> ACTIVITY:
The span to be transcribed begins with the line that contains "id or element." and ends with the last line of the listing; copy it exactly and include nothing else.

> RECORDS SUPPLIED:
* * *
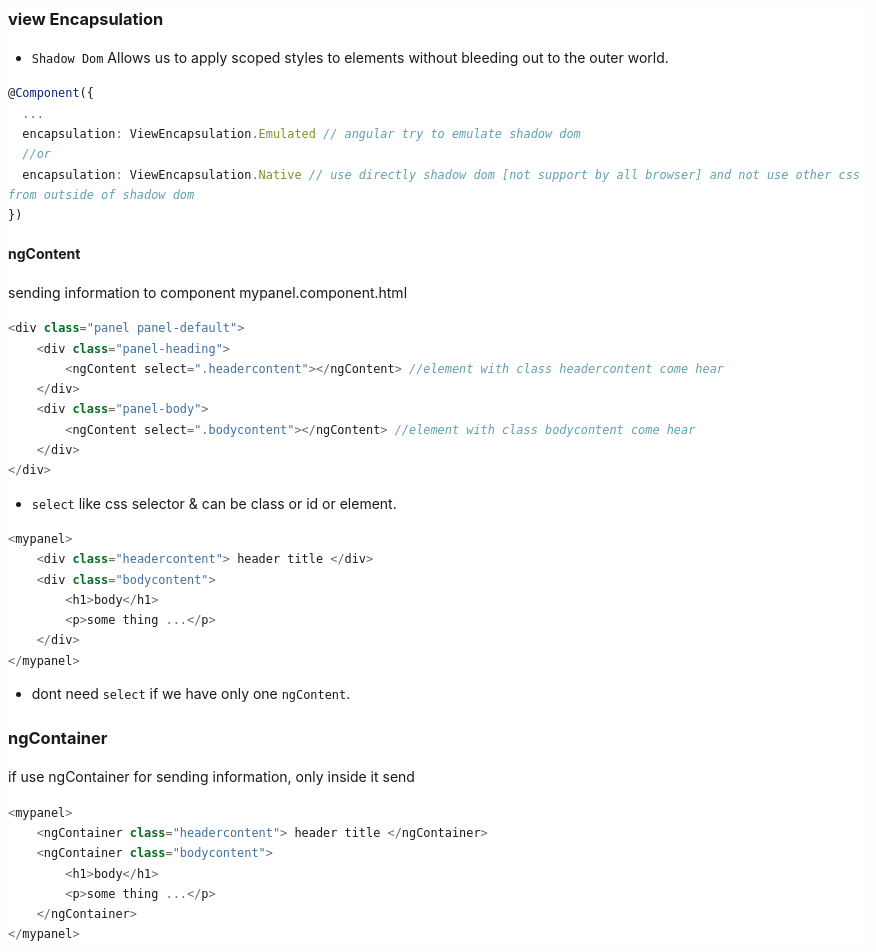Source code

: ### view Encapsulation

* `Shadow Dom` Allows us to apply scoped styles to elements without bleeding out to the outer world.

```ts
@Component({
  ...
  encapsulation: ViewEncapsulation.Emulated // angular try to emulate shadow dom
  //or
  encapsulation: ViewEncapsulation.Native // use directly shadow dom [not support by all browser] and not use other css from outside of shadow dom
})
```

#### ngContent

sending information to component
mypanel.component.html

```ts
<div class="panel panel-default">
    <div class="panel-heading">
        <ngContent select=".headercontent"></ngContent> //element with class headercontent come hear
    </div>
    <div class="panel-body">
        <ngContent select=".bodycontent"></ngContent> //element with class bodycontent come hear
    </div>
</div>
```

* `select` like css selector & can be class or id or element.

```ts
<mypanel>
    <div class="headercontent"> header title </div>
    <div class="bodycontent">
        <h1>body</h1>
        <p>some thing ...</p>
    </div>
</mypanel>

```

* dont need `select` if we have only one `ngContent`.

### ngContainer

if use ngContainer for sending information, only inside it send

```ts
<mypanel>
    <ngContainer class="headercontent"> header title </ngContainer>
    <ngContainer class="bodycontent">
        <h1>body</h1>
        <p>some thing ...</p>
    </ngContainer>
</mypanel>
```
* * *
> ANSWER TO THE PROBLEM:
* `select` like css selector & can be class or id or element.

```ts
<mypanel>
    <div class="headercontent"> header title </div>
    <div class="bodycontent">
        <h1>body</h1>
        <p>some thing ...</p>
    </div>
</mypanel>

```

* dont need `select` if we have only one `ngContent`.

### ngContainer

if use ngContainer for sending information, only inside it send

```ts
<mypanel>
    <ngContainer class="headercontent"> header title </ngContainer>
    <ngContainer class="bodycontent">
        <h1>body</h1>
        <p>some thing ...</p>
    </ngContainer>
</mypanel>
```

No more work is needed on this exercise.